Intelligenza artificiale ai raggi X Il confine tra utilità e scorciatoia
È un mondo nuovo con cui misurarsi. Non è uno stratagemma per copiare, aiuta il ragionamento
C’è chi la usa per scrivere i compiti, chi per disegnare, chi addirittura per «fidanzarsi» con un’intelligenza artificiale. È un mondo nuovo, quello dell’IA, e ci siamo finiti dentro senza neanche il tempo di decidere se volevamo davvero entrarci. I ragazzi la usano, certo. Ma non come pensano gli adulti.
Non è solo una scorciatoia per copiare. Anzi. Chi la usa davvero, sa che bisogna ragionarci sopra, perché l’IA sbaglia, a volte anche in modo evidente. Se gli affidi un compito o un disegno, il risultato sarà troppo perfetto, troppo pulito, magari anche sbagliato.
«Io quella sirena la volevo com’era nell’antichità”» racconta una ragazza, «invece mi ha dato una versione finta». Eppure, l’Intelligenza artificiale serve. Ti dà la struttura, una spinta, un punto di partenza.
«Quando ho poco tempo, la uso per farmi correggere. Mi dà una base, un impulso buono a cominciare e poi riprendo gli appunti».
Non è un imbroglio, è una forma nuova di apprendimento. È come avere un assistente invisibile, che però devi saper guidare. Ma allora, perché fa così paura agli adulti? Forse perché l’hanno programmata loro, ma non la capiscono davvero.
Sono i primi a dirci di non imitare i social, e poi passano ore davanti al-le chat. Ci ripetono: «Ai miei tempi non c’erano queste cose». Ecco, appunto. Non c’erano.
Ma oggi ci sono. E se un ragazzo chiede aiuto a ChatGPT perché ha preso un 4 o perché a casa lo sgridano, non è pigrizia: è sopravvivenza. Certo, c’è anche il lato comodo. L’Intelligenza artificiale può diventare un trucco per «fregare» il prof. Ma, come dice Annalisa, «a furia di prendere in giro i professori, sei tu quello che non ci guadagna».
Perché alla fine, se non impari, il voto te lo porterai dietro. Ma soprattutto, ti resterà il vuoto. Anche i più bravi la usano. E lo ammettono. Non per copiare, ma per imparare, migliorarsi, capire.
L’Intelligenza artificiale non toglie creatività. Ti sfida a usarla in modo creativo.
E se la usi bene, non diventi più stupido, ma più intelligente. Più critico. Più pronto.

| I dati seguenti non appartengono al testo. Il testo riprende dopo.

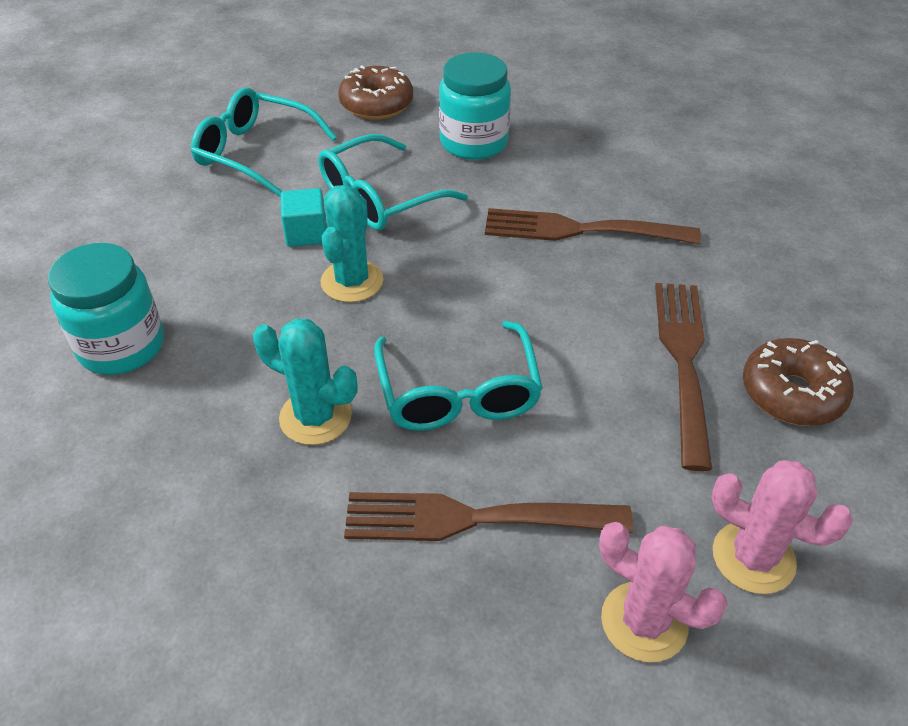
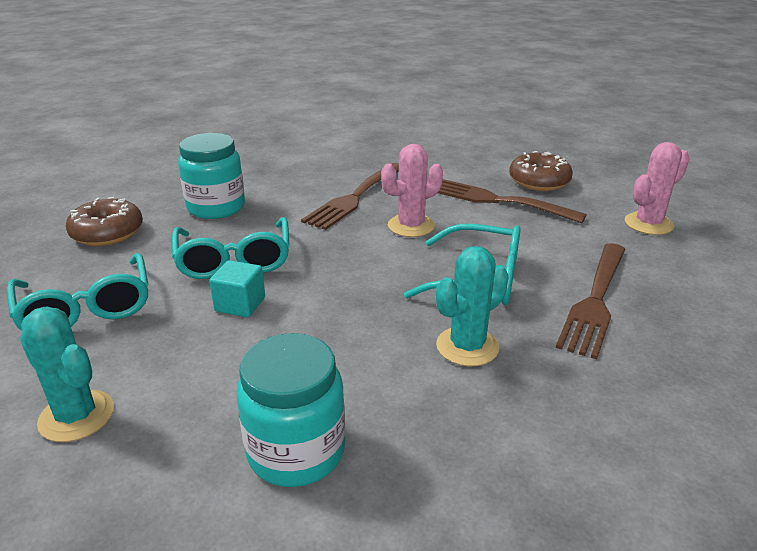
camera: 65 degrees left, 15 degrees down
(255, 152) = (86, 308): turquoise glasses -> turquoise glasses turned 75 degrees counterclockwise
(352, 281) = (324, 295): turquoise cactus -> turquoise cactus (76, 416)
(644, 621) = (686, 265): pink cactus -> pink cactus (411, 226)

Anche nel mondo del lavoro. E se a volte le app sbagliano, va bene. È un errore che ci fa ragionare. È il nostro modo per crescere.
In fondo, non è l’intelligenza artificiale a essere pericolosa. Ma l’idea di non farci le domande giuste mentre la usiamo. E di non farcele più, neanche da soli.
Gli adulti ci danno tante regole.
Troppe. Ma spesso sono i primi a non rispettarle. Ci dicono di non stare sempre al telefono, e intanto passano ore sulle chat.
Parlano di educazione, ma poi ruttano a tavola, fumano e con la sigaretta in bocca ti spiegano che «non si fa», dicendo che i tatuaggi sono una moda brutta… con il braccio pieno di inchiostro. Ci accusano di non leggere libri e di usare ChatGPT, ma se provi a spiegare che a volte un’app ti aiuta a capire meglio un argomento, ti guardano come se stessi imbrogliando la vita. «Non è leggere vero!», dicono. Ma nemmeno loro, spesso, leggono davvero. Ci ripetono che non si tradiscono i compagni, ma poi scopri che sono stati proprio loro a farlo. Dicono che bisogna uscire di casa, ma se lo fai troppo, diventa «esci sempre» e «non ci vuoi più bene». Se stai in casa, sei pigro. Se esci, sei menefreghista. Decidetevi. Al supermercato ci guardano male perché «i giovani non hanno rispetto» e intanto sono loro a saltare la fila. E se provi a farglielo notare? «Ai miei tempi c’era più educazione!» Eh già.
Poi c’è la questione del cellulare a scuola. A noi lo fanno spegnere per sei lunghissime ore. E lo facciamo davvero. Loro, invece, squillano con volumi da discoteca durante le lezioni, al cinema, ovunque. Non vogliamo criticare, ma dire le cose come stanno. Gli adulti sono contraddittori. E allora, forse, invece di giudicare sempre i ragazzi, potrebbero cominciare con una cosa semplice: dare l’esempio.